Esther dear, surely you're not talking about little
Charlotte, the one whose picture is posted on our frig with her tongue sticking out? "ha ha". If there ever was a perfect mom
you would be it so don't be too hard on yourself. Enjoy your trip to Montgomery. Love you.

Susan B. said...

Hi Esther! Thanks again for the family update and the BEAUTIFUL pics of sweet Baby Charlotte! Sweet!

I know it's hard to put those sweet chipmunk cheeks down and go do "your thing" ...but you have to keep yourself strong before you can help others. Just my 2 cents, I'd let her cry it out and she'll eventully learn to entertain herself. She's very smart!

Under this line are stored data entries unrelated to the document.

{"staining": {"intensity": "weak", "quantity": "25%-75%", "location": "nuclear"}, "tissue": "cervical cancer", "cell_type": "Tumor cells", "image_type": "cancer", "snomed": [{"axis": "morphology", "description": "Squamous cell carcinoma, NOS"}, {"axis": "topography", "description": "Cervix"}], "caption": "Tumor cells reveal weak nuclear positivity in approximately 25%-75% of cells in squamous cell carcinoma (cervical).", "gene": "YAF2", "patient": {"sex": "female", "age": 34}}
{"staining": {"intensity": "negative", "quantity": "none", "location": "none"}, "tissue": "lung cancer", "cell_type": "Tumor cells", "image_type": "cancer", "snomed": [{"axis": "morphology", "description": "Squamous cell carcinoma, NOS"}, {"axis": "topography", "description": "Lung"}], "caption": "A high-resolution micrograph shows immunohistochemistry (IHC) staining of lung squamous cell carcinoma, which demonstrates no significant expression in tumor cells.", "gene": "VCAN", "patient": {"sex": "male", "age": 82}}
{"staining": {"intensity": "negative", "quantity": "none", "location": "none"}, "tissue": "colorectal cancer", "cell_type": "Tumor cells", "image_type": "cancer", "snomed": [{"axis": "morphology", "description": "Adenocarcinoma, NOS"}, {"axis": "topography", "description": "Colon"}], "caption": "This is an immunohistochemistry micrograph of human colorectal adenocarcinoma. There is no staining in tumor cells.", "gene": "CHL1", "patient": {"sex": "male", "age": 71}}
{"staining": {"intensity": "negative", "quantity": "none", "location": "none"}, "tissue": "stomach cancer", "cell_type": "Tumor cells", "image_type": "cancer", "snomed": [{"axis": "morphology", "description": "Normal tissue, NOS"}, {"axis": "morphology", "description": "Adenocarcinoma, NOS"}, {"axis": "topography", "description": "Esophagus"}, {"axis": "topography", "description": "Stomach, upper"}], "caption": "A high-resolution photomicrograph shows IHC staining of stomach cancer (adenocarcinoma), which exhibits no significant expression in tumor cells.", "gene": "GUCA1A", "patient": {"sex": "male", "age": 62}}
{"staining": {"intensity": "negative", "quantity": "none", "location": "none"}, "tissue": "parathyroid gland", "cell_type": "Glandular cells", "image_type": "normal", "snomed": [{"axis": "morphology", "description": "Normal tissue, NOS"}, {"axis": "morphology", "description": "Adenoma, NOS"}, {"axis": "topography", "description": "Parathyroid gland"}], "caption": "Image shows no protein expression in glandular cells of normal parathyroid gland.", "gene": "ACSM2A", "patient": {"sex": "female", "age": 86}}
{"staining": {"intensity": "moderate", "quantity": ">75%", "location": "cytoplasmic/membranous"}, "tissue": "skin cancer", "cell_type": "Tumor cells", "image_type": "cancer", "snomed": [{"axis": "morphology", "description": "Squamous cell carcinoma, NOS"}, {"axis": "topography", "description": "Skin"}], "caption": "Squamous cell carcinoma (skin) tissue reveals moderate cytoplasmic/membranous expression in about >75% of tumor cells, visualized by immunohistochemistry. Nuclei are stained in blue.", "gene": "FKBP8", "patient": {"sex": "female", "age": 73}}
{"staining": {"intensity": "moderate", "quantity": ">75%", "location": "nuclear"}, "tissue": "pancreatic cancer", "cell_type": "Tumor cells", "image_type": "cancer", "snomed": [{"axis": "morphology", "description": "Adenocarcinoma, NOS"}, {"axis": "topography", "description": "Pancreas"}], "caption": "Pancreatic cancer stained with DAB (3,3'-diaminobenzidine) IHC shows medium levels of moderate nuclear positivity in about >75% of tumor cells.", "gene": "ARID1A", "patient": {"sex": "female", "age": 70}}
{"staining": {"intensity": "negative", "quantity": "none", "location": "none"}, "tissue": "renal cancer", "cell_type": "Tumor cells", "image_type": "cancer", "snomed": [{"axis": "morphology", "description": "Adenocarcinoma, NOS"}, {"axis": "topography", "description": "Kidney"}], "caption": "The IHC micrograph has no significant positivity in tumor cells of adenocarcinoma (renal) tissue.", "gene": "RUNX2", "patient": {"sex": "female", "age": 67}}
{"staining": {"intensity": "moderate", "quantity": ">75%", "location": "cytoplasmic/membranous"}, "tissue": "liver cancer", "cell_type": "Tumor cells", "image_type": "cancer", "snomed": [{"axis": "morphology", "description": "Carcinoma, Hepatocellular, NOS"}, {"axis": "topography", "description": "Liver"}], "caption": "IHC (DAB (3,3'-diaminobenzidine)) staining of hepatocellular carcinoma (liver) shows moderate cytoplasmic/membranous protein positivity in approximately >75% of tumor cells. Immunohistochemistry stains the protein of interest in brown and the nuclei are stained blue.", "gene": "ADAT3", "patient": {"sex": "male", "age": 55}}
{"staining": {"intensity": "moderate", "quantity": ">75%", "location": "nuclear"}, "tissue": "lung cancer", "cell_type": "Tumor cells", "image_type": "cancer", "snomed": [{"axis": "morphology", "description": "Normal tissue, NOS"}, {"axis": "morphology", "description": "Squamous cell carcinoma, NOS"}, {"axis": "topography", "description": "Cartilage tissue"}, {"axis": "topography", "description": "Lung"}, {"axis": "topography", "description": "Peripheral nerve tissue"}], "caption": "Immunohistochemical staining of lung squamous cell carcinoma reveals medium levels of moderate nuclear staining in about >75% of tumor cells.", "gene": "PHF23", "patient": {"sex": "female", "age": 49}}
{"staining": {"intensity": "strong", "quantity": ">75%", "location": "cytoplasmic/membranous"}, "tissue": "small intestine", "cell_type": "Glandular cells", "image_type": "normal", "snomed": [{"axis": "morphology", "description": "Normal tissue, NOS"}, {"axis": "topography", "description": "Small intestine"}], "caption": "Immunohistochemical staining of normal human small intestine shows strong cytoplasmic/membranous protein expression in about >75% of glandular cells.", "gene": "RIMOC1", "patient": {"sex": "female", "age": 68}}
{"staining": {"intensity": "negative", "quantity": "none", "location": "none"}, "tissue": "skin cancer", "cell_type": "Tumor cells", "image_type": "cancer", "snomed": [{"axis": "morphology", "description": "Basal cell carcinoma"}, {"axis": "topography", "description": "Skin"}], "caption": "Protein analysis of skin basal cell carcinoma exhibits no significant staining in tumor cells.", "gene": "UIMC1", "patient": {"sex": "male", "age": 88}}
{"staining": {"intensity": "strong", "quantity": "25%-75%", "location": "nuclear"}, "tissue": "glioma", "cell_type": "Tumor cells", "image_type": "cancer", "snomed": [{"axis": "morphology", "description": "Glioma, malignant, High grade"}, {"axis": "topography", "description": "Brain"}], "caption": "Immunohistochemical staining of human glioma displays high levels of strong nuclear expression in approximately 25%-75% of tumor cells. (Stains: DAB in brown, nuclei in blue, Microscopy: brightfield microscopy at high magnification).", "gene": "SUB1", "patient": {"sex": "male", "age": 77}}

I went to church with an SB young adult. I imagine her parents gave her everything she every wanted to make up for her SB condition. ..Spoiled rotten! Her handicap wasn't her SB but her sense of entitlement.

Always in my prayers!

Susan B

Jud and Mandy said...

Hi Esther- I know you have no idea who I am , but my dear friend Millie has mentioned you a few times in the past in our Bible Study (as an encouragement and to pray for) and so I check in on your blog from time to time... =)I love your honesty and your willingness to just let go and let God... Anyway, I have a 2yr old and I feel the EXACT same way with whining! It drives me CRAZY! And yes, he will still do it, but what I try to do is get down on his level (literally/physically), and talk to him in a normal voice- and tell him to say it like me (repeating what he says)- or to at least say "please" in a normal voice. It has actually worked really well for me. Granted he will still start off whining from time to time, but I always just tell him to start over and say it in a "normal" voice- in which I show him, because they don't just know what "normal" means! Plus, my little guy has a limited vocabulary, so I think he's frustrated a lot of the time- so ANY word he can get out that's not whiny, I praise him for it! =) Hope that helps! Good luck! Oh, and LOTS of prayers for patience as I'm sure you know by now!!!!